En ese momento, Julián caía al suelo exánime.
La pareja, visiblemente asustada y presa de un gran nerviosismo, abandonó corriendo el escenario del crimen. Ya era completamente de noche y las sombras lo invadían todo. Santiago llevaba el arma en la mano. Una vez en casa, cerraron a cal y canto, pero la guardia civil no tardó demasiado en aporrear la puerta. El juez municipal y su señora lo habían visto todo. Además, la hoja del cuchillo dejó un reguerillo de gotas de sangre entre la plaza y el domicilio de los Adeva. Los agentes detuvieron inmediatamente al matrimonio, que al día siguiente fue trasladado a la prisión de Segovia. El caso estaba bastante claro.


La Justicia actuó con rapidez.

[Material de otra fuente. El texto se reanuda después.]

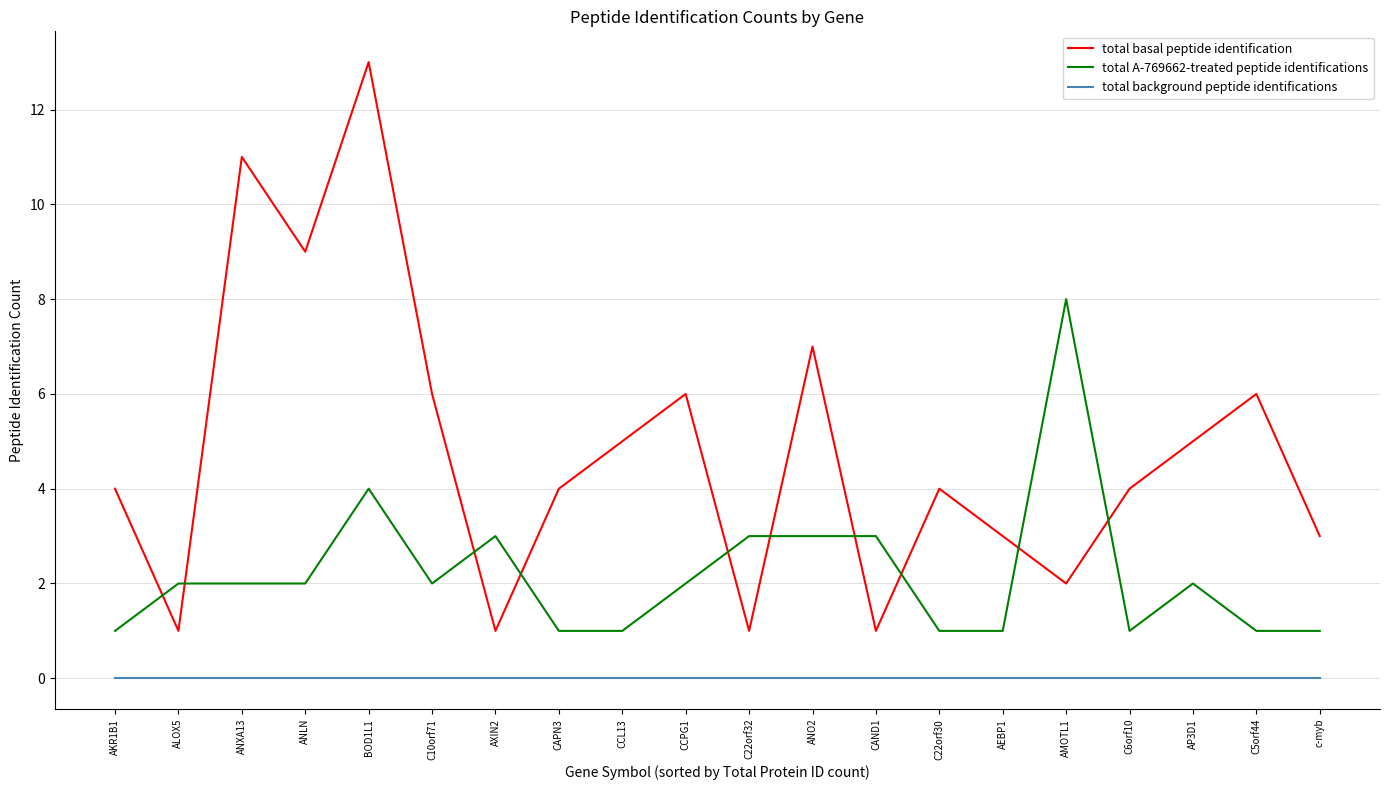

What is the difference between the total basal peptide identification values at CAND1 and BOD1L1?

12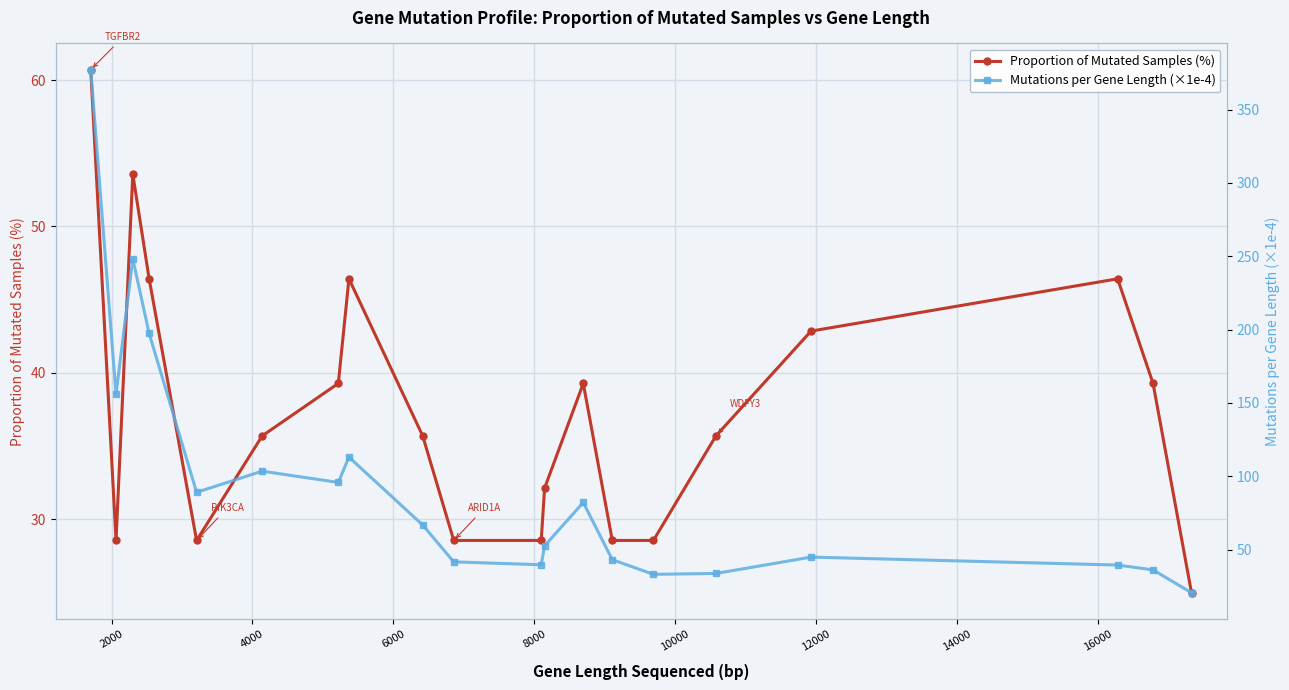

List the series in order of their overall mean, highest first.

Mutations per Gene Length (×1e-4), Proportion of Mutated Samples (%)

La vista en juicio oral y público de la causa instruida contra Santiago Adeva Ejido y su mujer Valentina Moreno Rodríguez tuvo lugar el 26 de junio de 1889. Componían el Tribunal el presidente, José María Torrecilla, los magistrados, señores Gil Maestre y De la Roza, y un jurado popular integrado por doce individuos. Augusto Álvarez de la Braña actuó como fiscal. Representantes de todos los periódicos locales rodeaban una mesa en el estrado y el público llenaba la sala. El fiscal esgrimió el testimonio del juez municipal y su esposa para demostrar la culpabilidad de los cónyuges. También aludió a las manchas de sangre encontradas tanto en el suelo como en la ropa de los reos, y echó mano de la jurisprudencia para corresponsabilizar del crimen a Valentina Moreno, «aunque ésta no hubiere asestado a Julián de Andrés la cuchillada que acabó con su vida». En sus conclusiones provisionales, Álvarez de la Braña pidió para cada uno de los procesados la pena de catorce años, ocho meses y un día de reclusión temporal, además de una indemnización de 2.500 pesetas a la viuda y los hijos de la víctima.
El abogado Faustino de Torres centró la defensa del Santiago y la Valentina en contrarrestar el testimonio del juez municipal y argumentó con solvencia que el marido, lejos de querer matar a Julián de Andrés, obró por la fuerza irresistible del arrebato al sentirse recriminado por éste. El letrado pidió seis años y un día de prisión mayor para Santiago Adeva y la libre absolución de la mujer. Sin embargo, los jurados encontraron culpables a los dos y condenaron a los procesados a la pena de doce años y un día de reclusión temporal, más las accesorias.
El papel desempeñado por los señores jurados fue muy alabado en la prensa local aquellos primeros días del verano de 1889. José Rodao, en su artículo semanal, subrayó la satisfacción que la decisión final dejó entre el público: «Ni una protesta, ni una duda, ni el más pequeño error aparecieron en el transcurso del juicio (…) Podemos asegurar que por lo menos en esta provincia, la beneficiosa é importante institución del Jurado no ha de desacreditarse (…) Concretémonos á aplaudir la institución del Jurado, á los dignos Presidente y Magistrados de esta Audiencia, que tan acertadamente interpretan las leyes, y á cuantos de uno ú otro modo contribuyen á que resplandezca el sol de la Justicia».